DONNÉES FOURNIES ▸
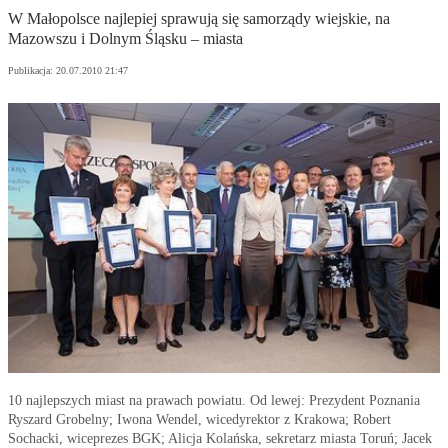
W Małopolsce najlepiej sprawują się samorządy wiejskie, na
Mazowszu i Dolnym Śląsku – miasta
Publikacja:
20.07.2010 21:47
10 najlepszych miast na prawach powiatu. Od lewej: Prezydent Poznania
Ryszard Grobelny; Iwona Wendel, wicedyrektor z Krakowa; Robert
Sochacki, wiceprezes BGK; Alicja Kolańska, sekretarz miasta Toruń; Jacek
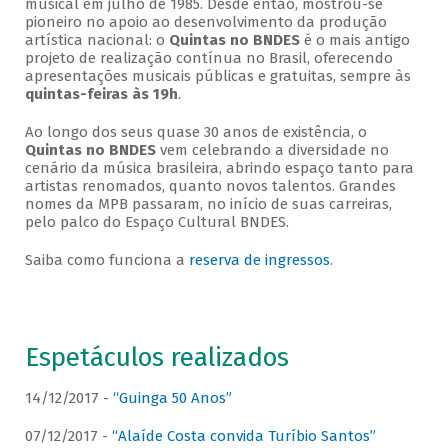
musical em julho de 1985. Desde então, mostrou-se
pioneiro no apoio ao desenvolvimento da produção
artística nacional: o
Quintas no BNDES
é o mais antigo
projeto de realização contínua no Brasil, oferecendo
apresentações musicais públicas e gratuitas, sempre às
quintas-feiras às 19h
.
Ao longo dos seus quase 30 anos de existência, o
Quintas no BNDES
vem celebrando a diversidade no
cenário da música brasileira, abrindo espaço tanto para
artistas renomados, quanto novos talentos. Grandes
nomes da MPB passaram, no início de suas carreiras,
pelo palco do Espaço Cultural BNDES.
Saiba como funciona a
reserva de ingressos
.
Espetáculos realizados
14/12/2017 -
“Guinga 50 Anos”
07/12/2017 -
“Alaíde Costa convida Turíbio Santos”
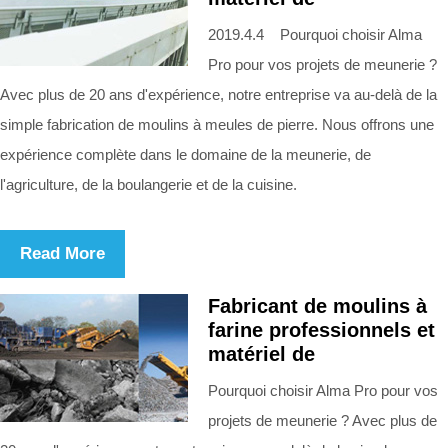
2019.4.4 Pourquoi choisir Alma
Pro pour vos projets de meunerie ?
Avec plus de 20 ans d'expérience, notre entreprise va au-delà de la
simple fabrication de moulins à meules de pierre. Nous offrons une
expérience complète dans le domaine de la meunerie, de
l'agriculture, de la boulangerie et de la cuisine.
Read More
Fabricant de moulins à
farine professionnels et
matériel de
Pourquoi choisir Alma Pro pour vos
projets de meunerie ? Avec plus de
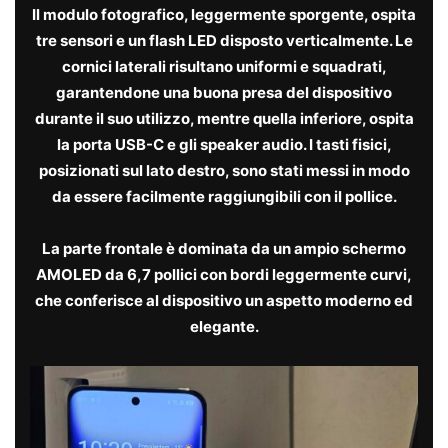
Il modulo fotografico, leggermente sporgente, ospita
tre sensori e un flash LED disposto verticalmente
. Le
cornici laterali risultano uniformi e squadrati,
garantendone una buona presa del dispositivo
durante il suo utilizzo, mentre quella inferiore, ospita
la porta USB-C e gli speaker audio. I tasti fisici,
posizionati sul lato destro, sono stati messi in modo
da essere facilmente raggiungibili con il pollice.
La parte frontale è dominata da un ampio schermo
AMOLED da 6,7 pollici con bordi leggermente curvi
,
che conferisce al dispositivo un aspetto moderno ed
elegante.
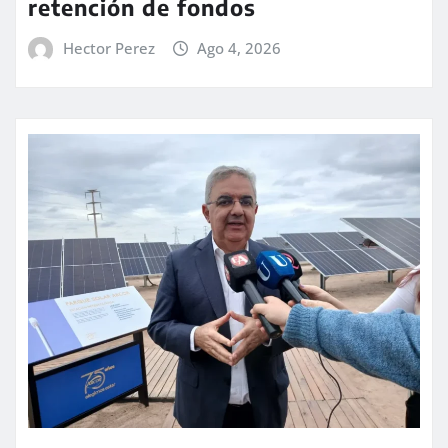
retención de fondos
Hector Perez
Ago 4, 2026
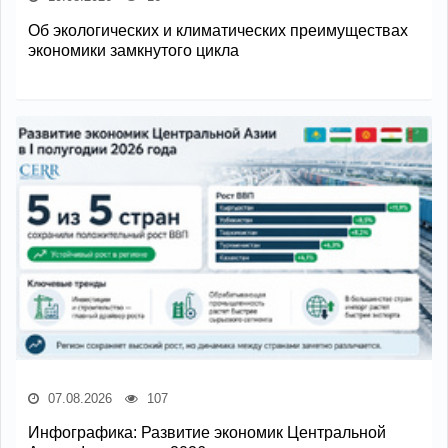
Об экологических и климатических преимуществах
экономики замкнутого цикла
07.08.2026
107
Инфографика: Развитие экономик Центральной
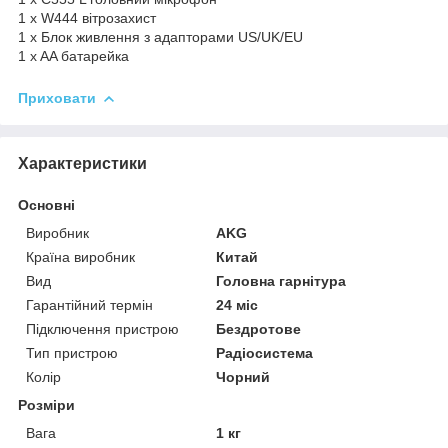
1 х W444 вітрозахист
1 x Блок живлення з адапторами US/UK/EU
1 x AA батарейка
Приховати
Характеристики
Основні
Виробник
AKG
Країна виробник
Китай
Вид
Головна гарнітура
Гарантійний термін
24 міс
Підключення пристрою
Бездротове
Тип пристрою
Радіосистема
Колір
Чорний
Розміри
Вага
1 кг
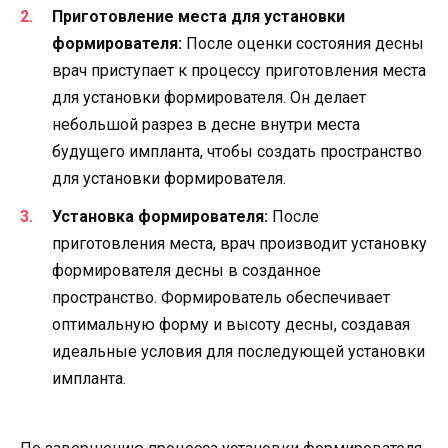
Приготовление места для установки
формирователя:
После оценки состояния десны
врач приступает к процессу приготовления места
для установки формирователя. Он делает
небольшой разрез в десне внутри места
будущего импланта, чтобы создать пространство
для установки формирователя.
Установка формирователя:
После
приготовления места, врач производит установку
формирователя десны в созданное
пространство. Формирователь обеспечивает
оптимальную форму и высоту десны, создавая
идеальные условия для последующей установки
импланта.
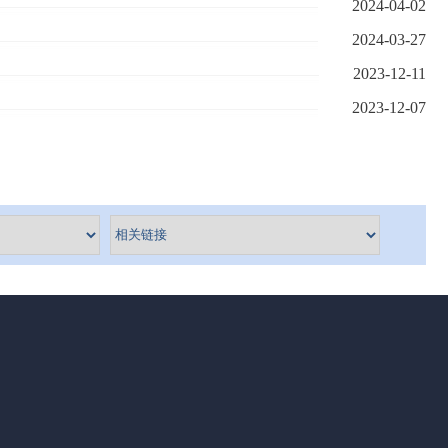
2024-04-02
2024-03-27
2023-12-11
2023-12-07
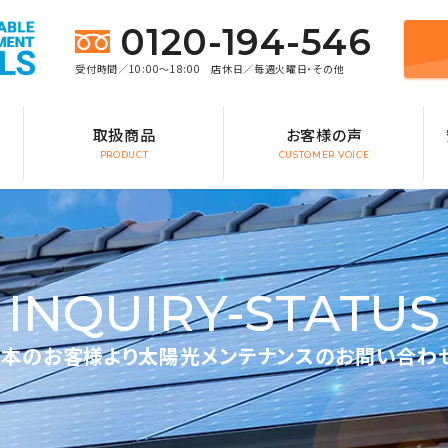
0120-194-546
受付時間／10:00～18:00 店休日／毎週火曜日・その他
取扱商品
お客様の声
PRODUCT
CUSTOMER VOICE
INQUIRY-STATUS
本のお客様より太陽光メンテナンスのお問い合わ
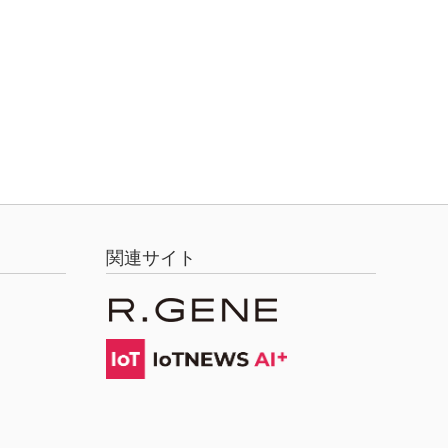
関連サイト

CONSIGNE ▸ Mettez à jour l'ensemble des données en remplaçant « meunerie » par « minoterie » à chaque occurrence, sans rien modifier d'autre. Omettez les images dans votre réponse.

VOTRE RÉPONSE ▸
W Małopolsce najlepiej sprawują się samorządy wiejskie, na
Mazowszu i Dolnym Śląsku – miasta
Publikacja:
20.07.2010 21:47
10 najlepszych miast na prawach powiatu. Od lewej: Prezydent Poznania
Ryszard Grobelny; Iwona Wendel, wicedyrektor z Krakowa; Robert
Sochacki, wiceprezes BGK; Alicja Kolańska, sekretarz miasta Toruń; Jacek
musical em julho de 1985. Desde então, mostrou-se
pioneiro no apoio ao desenvolvimento da produção
artística nacional: o
Quintas no BNDES
é o mais antigo
projeto de realização contínua no Brasil, oferecendo
apresentações musicais públicas e gratuitas, sempre às
quintas-feiras às 19h
.
Ao longo dos seus quase 30 anos de existência, o
Quintas no BNDES
vem celebrando a diversidade no
cenário da música brasileira, abrindo espaço tanto para
artistas renomados, quanto novos talentos. Grandes
nomes da MPB passaram, no início de suas carreiras,
pelo palco do Espaço Cultural BNDES.
Saiba como funciona a
reserva de ingressos
.
Espetáculos realizados
14/12/2017 -
“Guinga 50 Anos”
07/12/2017 -
“Alaíde Costa convida Turíbio Santos”
2019.4.4 Pourquoi choisir Alma
Pro pour vos projets de minoterie ?
Avec plus de 20 ans d'expérience, notre entreprise va au-delà de la
simple fabrication de moulins à meules de pierre. Nous offrons une
expérience complète dans le domaine de la minoterie, de
l'agriculture, de la boulangerie et de la cuisine.
Read More
Fabricant de moulins à
farine professionnels et
matériel de
Pourquoi choisir Alma Pro pour vos
projets de minoterie ? Avec plus de
Il modulo fotografico, leggermente sporgente, ospita
tre sensori e un flash LED disposto verticalmente
. Le
cornici laterali risultano uniformi e squadrati,
garantendone una buona presa del dispositivo
durante il suo utilizzo, mentre quella inferiore, ospita
la porta USB-C e gli speaker audio. I tasti fisici,
posizionati sul lato destro, sono stati messi in modo
da essere facilmente raggiungibili con il pollice.
La parte frontale è dominata da un ampio schermo
AMOLED da 6,7 pollici con bordi leggermente curvi
,
che conferisce al dispositivo un aspetto moderno ed
elegante.
retención de fondos
Hector Perez
Ago 4, 2026
Об экологических и климатических преимуществах
экономики замкнутого цикла
07.08.2026
107
Инфографика: Развитие экономик Центральной
1 х W444 вітрозахист
1 x Блок живлення з адапторами US/UK/EU
1 x AA батарейка
Приховати
Характеристики
Основні
Виробник
AKG
Країна виробник
Китай
Вид
Головна гарнітура
Гарантійний термін
24 міс
Підключення пристрою
Бездротове
Тип пристрою
Радіосистема
Колір
Чорний
Розміри
Вага
1 кг
Приготовление места для установки
формирователя:
После оценки состояния десны
врач приступает к процессу приготовления места
для установки формирователя. Он делает
небольшой разрез в десне внутри места
будущего импланта, чтобы создать пространство
для установки формирователя.
Установка формирователя:
После
приготовления места, врач производит установку
формирователя десны в созданное
пространство. Формирователь обеспечивает
оптимальную форму и высоту десны, создавая
идеальные условия для последующей установки
импланта.
2024-04-02
2024-03-27
2023-12-11
2023-12-07
0120-194-546
受付時間／10:00～18:00 店休日／毎週火曜日・その他
取扱商品
お客様の声
PRODUCT
CUSTOMER VOICE
INQUIRY-STATUS
本のお客様より太陽光メンテナンスのお問い合わ
関連サイト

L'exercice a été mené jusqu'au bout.